- An Ethereum-based DeFi protocol, Blast, has accrued and locked nearly $350 million worth of ETH, USDT, DAI, and other tokens for the next three months.
- The protocol is said to stake users' assets into Lido to earn yield, which has resulted in the surge of funds into the Dapp.
- The protocol, however, has no testnet, transactions, bridge, rollup, or sending of transaction data to Ethereum.
- Furthermore, the code allows for a no-limit withdrawal of the total funds staked onto the protocol.
The emergence of Decentralized Finance (DeFi) on Ethereum brought along the option of making money without having to rely on a central institution. This assured decentralization and safety, resulting in people flocking over to stake Decentralized applications (Dapp). But as always, the mob mentality is the biggest issue here, which might have just caused crypto investors to accept higher risks for future returns.

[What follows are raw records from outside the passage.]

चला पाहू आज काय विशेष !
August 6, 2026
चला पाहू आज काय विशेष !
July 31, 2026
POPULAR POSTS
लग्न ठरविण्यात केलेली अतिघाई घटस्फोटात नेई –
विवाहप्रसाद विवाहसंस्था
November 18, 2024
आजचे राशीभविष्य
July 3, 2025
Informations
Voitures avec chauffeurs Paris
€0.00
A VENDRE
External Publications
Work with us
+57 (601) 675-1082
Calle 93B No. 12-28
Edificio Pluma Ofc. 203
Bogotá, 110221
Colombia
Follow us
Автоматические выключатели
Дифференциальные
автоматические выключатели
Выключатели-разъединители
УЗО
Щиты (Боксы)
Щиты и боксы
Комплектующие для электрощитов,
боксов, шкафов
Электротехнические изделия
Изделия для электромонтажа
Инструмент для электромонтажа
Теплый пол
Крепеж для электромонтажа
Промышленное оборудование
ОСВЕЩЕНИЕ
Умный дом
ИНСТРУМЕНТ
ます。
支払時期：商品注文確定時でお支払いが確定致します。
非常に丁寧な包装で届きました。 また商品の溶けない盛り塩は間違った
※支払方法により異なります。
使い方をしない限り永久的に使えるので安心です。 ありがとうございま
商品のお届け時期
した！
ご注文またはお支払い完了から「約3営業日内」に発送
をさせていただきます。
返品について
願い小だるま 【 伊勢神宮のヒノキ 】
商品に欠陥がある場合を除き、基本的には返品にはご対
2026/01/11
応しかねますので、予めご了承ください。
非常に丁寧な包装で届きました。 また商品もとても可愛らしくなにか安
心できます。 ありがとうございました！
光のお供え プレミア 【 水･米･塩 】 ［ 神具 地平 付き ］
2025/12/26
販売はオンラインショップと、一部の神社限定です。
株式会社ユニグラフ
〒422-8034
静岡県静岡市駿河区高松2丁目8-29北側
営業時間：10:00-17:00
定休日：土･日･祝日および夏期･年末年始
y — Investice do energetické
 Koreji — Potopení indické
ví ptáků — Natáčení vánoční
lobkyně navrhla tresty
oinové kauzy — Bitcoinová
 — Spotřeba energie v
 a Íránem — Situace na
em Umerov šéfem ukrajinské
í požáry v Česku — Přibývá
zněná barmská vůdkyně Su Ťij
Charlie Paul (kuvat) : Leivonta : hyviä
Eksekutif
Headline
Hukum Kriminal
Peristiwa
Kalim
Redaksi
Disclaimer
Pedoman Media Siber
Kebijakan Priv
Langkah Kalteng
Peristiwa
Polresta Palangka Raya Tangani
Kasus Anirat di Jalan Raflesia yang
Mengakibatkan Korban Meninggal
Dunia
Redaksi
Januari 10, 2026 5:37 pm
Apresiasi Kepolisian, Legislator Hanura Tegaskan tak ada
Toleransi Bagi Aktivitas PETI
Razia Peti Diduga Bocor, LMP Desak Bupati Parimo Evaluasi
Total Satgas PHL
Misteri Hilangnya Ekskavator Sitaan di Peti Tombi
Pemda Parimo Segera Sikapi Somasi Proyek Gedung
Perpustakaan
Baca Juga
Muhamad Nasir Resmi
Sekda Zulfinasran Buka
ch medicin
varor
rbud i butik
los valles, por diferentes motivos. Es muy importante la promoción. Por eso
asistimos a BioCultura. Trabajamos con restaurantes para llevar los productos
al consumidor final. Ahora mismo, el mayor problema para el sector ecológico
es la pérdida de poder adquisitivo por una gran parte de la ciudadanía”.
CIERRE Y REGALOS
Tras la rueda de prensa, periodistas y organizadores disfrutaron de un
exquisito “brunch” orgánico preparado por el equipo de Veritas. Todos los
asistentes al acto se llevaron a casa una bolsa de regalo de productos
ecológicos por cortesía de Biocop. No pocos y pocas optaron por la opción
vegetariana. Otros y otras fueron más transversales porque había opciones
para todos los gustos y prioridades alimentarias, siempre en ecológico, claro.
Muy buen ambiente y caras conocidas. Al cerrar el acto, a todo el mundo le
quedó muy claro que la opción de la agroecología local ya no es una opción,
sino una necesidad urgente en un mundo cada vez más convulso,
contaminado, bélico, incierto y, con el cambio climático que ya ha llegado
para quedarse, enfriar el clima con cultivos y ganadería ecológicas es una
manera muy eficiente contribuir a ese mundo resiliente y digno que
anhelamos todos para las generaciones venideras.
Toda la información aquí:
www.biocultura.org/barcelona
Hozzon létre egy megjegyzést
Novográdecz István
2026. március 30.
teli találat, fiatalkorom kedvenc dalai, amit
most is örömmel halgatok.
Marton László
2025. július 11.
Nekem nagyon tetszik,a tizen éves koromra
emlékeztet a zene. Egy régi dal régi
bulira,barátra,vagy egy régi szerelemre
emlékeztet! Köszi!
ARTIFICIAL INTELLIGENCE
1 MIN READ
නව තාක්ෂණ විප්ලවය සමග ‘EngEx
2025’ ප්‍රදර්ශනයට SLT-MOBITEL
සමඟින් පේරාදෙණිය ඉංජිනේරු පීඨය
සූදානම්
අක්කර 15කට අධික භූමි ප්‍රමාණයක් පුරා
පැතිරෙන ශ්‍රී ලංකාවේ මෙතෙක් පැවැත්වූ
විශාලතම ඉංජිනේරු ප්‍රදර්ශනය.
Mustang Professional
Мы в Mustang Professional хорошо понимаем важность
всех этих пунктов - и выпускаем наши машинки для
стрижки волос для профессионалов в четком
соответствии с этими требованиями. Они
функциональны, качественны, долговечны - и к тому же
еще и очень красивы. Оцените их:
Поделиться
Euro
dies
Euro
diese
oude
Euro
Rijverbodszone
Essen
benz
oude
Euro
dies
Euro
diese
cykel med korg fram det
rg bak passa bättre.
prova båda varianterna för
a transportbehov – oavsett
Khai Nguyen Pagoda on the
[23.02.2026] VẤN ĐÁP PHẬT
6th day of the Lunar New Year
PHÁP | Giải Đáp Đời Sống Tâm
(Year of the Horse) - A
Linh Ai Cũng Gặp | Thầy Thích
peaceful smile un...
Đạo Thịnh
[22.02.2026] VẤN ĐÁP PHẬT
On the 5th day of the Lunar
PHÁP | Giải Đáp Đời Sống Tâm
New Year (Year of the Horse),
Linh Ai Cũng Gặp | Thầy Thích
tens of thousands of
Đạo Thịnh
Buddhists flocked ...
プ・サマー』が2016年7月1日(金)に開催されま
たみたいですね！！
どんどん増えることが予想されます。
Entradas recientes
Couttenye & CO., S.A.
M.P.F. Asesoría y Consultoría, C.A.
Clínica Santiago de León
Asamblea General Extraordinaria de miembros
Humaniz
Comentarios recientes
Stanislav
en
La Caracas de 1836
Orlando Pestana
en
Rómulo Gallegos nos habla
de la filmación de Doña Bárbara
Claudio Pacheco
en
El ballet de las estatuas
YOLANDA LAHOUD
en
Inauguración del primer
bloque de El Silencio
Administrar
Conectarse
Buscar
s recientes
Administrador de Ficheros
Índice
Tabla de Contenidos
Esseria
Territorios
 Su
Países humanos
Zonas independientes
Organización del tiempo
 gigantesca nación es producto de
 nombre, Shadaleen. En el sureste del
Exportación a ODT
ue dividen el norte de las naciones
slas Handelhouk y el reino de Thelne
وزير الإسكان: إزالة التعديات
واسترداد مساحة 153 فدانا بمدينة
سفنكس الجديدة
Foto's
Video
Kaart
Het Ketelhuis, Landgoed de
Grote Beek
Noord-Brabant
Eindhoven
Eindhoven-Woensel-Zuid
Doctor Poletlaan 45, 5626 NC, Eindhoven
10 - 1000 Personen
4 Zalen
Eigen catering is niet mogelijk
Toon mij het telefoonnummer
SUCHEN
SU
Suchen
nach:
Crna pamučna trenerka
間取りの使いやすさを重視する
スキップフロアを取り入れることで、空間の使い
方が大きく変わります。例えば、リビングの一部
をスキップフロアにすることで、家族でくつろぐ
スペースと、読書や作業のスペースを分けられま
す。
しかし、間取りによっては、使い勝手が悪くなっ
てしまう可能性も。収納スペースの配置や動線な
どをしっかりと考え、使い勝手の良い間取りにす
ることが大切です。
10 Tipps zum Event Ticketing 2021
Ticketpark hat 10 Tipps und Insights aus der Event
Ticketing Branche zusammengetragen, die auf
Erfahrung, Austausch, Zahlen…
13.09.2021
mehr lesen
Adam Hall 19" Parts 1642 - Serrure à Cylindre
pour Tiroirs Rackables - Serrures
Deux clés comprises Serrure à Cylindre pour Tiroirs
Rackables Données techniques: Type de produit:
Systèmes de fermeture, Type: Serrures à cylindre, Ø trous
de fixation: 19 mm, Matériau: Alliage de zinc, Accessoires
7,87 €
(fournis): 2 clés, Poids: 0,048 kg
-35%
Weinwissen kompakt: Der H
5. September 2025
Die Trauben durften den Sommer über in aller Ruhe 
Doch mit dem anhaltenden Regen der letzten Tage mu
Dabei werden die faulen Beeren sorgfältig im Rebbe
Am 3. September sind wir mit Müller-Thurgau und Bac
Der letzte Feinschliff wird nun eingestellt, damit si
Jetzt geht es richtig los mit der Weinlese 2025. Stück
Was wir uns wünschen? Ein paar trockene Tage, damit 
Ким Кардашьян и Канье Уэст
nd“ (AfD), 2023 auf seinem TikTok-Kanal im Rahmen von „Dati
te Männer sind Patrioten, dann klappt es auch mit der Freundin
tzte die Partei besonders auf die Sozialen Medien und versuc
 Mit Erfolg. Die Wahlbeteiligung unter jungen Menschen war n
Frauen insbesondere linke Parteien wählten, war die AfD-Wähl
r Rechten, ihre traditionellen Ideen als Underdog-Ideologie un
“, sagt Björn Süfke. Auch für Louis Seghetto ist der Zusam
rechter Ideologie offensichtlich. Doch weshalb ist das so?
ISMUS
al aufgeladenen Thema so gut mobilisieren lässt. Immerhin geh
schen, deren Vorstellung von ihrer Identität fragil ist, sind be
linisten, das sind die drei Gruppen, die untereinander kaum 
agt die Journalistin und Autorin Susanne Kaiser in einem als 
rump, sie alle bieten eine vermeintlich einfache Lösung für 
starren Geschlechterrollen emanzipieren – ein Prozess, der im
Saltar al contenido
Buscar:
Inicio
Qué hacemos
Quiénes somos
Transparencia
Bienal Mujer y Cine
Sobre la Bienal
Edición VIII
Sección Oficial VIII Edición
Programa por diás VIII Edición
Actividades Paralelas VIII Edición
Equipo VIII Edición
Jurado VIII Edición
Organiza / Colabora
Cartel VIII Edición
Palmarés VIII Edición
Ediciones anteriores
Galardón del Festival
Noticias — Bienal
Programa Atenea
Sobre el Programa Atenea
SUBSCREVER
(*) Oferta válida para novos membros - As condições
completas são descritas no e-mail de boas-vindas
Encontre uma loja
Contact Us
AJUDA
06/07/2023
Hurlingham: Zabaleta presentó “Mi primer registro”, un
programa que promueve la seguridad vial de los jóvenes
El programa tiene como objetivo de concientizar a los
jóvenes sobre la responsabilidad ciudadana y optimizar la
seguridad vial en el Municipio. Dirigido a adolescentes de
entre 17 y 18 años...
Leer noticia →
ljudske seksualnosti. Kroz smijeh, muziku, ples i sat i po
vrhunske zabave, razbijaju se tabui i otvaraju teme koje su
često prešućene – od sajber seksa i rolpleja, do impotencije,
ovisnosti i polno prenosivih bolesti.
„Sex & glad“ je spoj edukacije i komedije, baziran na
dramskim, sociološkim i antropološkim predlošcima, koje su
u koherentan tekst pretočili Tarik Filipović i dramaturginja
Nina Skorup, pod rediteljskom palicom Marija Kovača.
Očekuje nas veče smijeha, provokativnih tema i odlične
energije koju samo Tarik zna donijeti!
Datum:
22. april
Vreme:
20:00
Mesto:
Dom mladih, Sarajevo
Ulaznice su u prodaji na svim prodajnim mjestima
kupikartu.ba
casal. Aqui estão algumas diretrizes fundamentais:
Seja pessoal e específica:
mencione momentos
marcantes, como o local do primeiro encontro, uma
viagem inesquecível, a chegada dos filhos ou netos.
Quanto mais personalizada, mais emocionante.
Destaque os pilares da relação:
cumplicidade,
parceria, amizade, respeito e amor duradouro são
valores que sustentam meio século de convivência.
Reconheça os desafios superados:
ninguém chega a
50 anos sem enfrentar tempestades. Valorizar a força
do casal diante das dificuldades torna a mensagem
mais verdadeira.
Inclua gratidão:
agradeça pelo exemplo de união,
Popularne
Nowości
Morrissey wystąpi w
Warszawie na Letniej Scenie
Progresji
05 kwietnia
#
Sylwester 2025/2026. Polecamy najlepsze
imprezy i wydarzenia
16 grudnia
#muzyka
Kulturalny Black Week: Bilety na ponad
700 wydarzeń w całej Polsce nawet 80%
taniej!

Mob mentality - The bane of Ethereum and crypto
An Ethereum protocol by the name of Blast has made headlines in the past 48 hours owing to the sudden inflow of funds onto the Dapp. Since November 22, the total value locked (TVL) on the asset has risen to almost $350 million at the time of writing.
Blast TVL
Users have been staking their assets, such as ETH, USDT, USDC, DAI, and stETH, on the promise of yields. However, what they might have missed is the fundamentals of the protocol that seems to lack transparency.
Blast token distribution
Brought to attention by Polygon Developer Relation Jarod Watts, the protocol has a very vulnerable code. Watts stated,
"Blast is not an L2.
The Blast smart contract:
1/ Accepts funds from users.
2/ Stakes users' funds into protocols like LIDO.There's no testnet, no transactions, no bridge, no rollup, and no sending of transaction data to Ethereum.
It's not an L2.
By sending money to the Blast contract, you're basically trusting 3-5 strangers to stake your funds for you.
You won't be able to withdraw that money at any point in time unless those 3-5 people decide to do the right thing in the future.
Again, there's no bridge here.
According to the code of the protocol, the funds staked onto Blast cannot be withdrawn until the lock-in period ends, which will not happen until February 24, 2024. This gives the creators of Blast nearly three months to do as they will with the users' $350 million.
A lack of transparency raises concerns
Looking at the source code of the protocol, a particular function by the name of "enableTransaction" asks for a contract that can access all of the staked ETH and all of the staked DAI, which are the two biggest assets staked on the protocol.
Thus, through this function, all of the $350 million worth of tokens can be received by an Externally Owned Account (EOA) wallet such as MetaMask, Trust Wallet, etc. Furthermore, the function does not place restrictions on the amount of funds that can be withdrawn, making it virtually possible for the owner to extract all the tokens in a go.
The two main threats we've explored are:
— Jarrod Watts (@jarrodWattsDev) November 23, 2023
1/ A malicious code upgrade is approved by the 3/5 multi-sig to steal funds.
2/ A malicious smart contract is made and set as the "mainnetBridge" smart contract to steal funds, again by a 3/5 multi-sig.
(21/24)
This increases the concerns of not just users but the entire crypto market, as the surge in DeFi protocols could see more than one Dapp utilizing such a code. Additionally, this would grab the attention of regulators, making their crackdown more intense.
Blast is proving regulators’ point.
— orlando.btc (@Orlando_btc) November 23, 2023
An onchain hedge fund controlled by a 3/5 anon multisig isn’t defi. It’s “trust me bro.”
And centuries of “trust me bro” is why financial regs exist.
Crypto’s value add—and why crypto needs diff regs—is trust reduction.
We can do better.
This would also emerge as a key example of why regulation is necessary for the crypto market and why it should be done as soon as possible.